We had been out camping in our travel trailer for the past few days, and returned last night. One of the spots we set up at had a nice view of Lake Mead, and as an added plus, I had about 110 yard long X 60 yard wide clear area right out my front door. An area that no one could park in due to a flood control ditch in place. Since I always take my golf clubs along when ever I go some where I was able to hit some short shots using various clubs. I also carry a 1' X 2' synthetic grass hitting surface. 

I will be remembering this spot as quick, get out of town get away. :thumbsup: 

On the second day of our stay we had some new neighbors move in near us in their RVs. A couple of guys saw me hitting balls, and walked over to introduce themselves, and have a look at my impromptu driving range. They also carried golf clubs. Long story short. We eventually put up some targets, which lead to some competitive wagering on closest to the pin shots. A good time was had by all, and very little money actually changed hands. Afterwards we all got together for a "4 RV Pot Luck" dinner. 

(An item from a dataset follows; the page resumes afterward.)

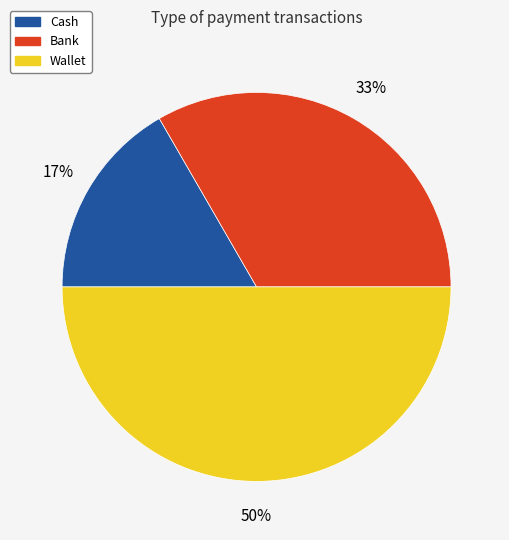

Which slice is the largest?

Wallet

We did have a Park Ranger check us out. His only concern was that did not leave any lost balls that could impact the wildlife, and/or environment.

As for the fishing it was OK. We caught a few small striped bass, and catfish which is about par for Lake Mead. We released everything back to hopefully grow up a little. Lake Mead use to have a great fishery for trout, cat fish and sun fish. However a mistake on someone's part ruined it when they allowed the introduction of striped bass into lake. That's a another story. 

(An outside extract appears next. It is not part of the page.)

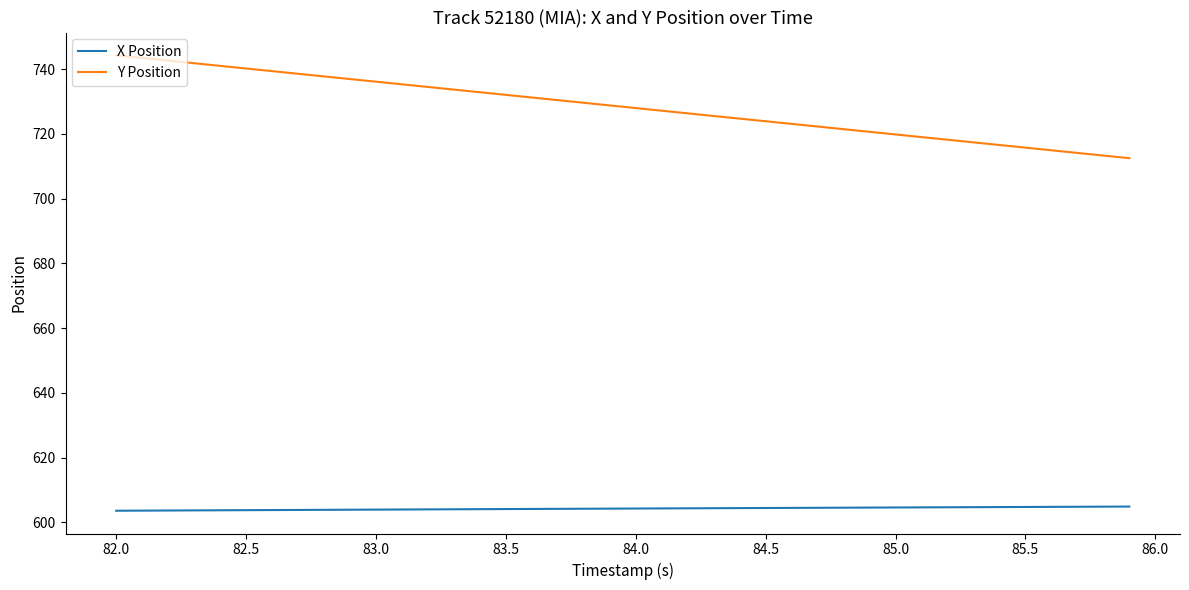

Which series has the largest total across all categories?

Y Position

I will be hitting a few at my home course today. Looks to be a bit windy, but that's Ok.


----------



## Big Hobbit (Nov 2, 2010)

Hiya Frog, glad you enjoyed your little vacation inc the impromptu comp. I guess its reasonably warm there at present. Had to scrape the windscreen this morning prior to going down to the club for a few holes, and to get a slot for tomorrow's comp. The forecast for tomorrow is 49f, and no wind.

The battery is on charge, no beer and no xes tonight. Tomorrow is THE day. Not sure what for though:dunno:

Brian


----------



## Cajun (Jan 17, 2010)

Big Hobbit said:


> Tomorrow is THE day. Not sure what for though:dunno:


For me, tomorrow is THE day to pick up a little rear seat ornament for my Harley and do about 300 miles, Sunday is the Cajun Nationals at No Problem Raceway. No golf this weekend for me boys, but ya'll enjoy and score low!


----------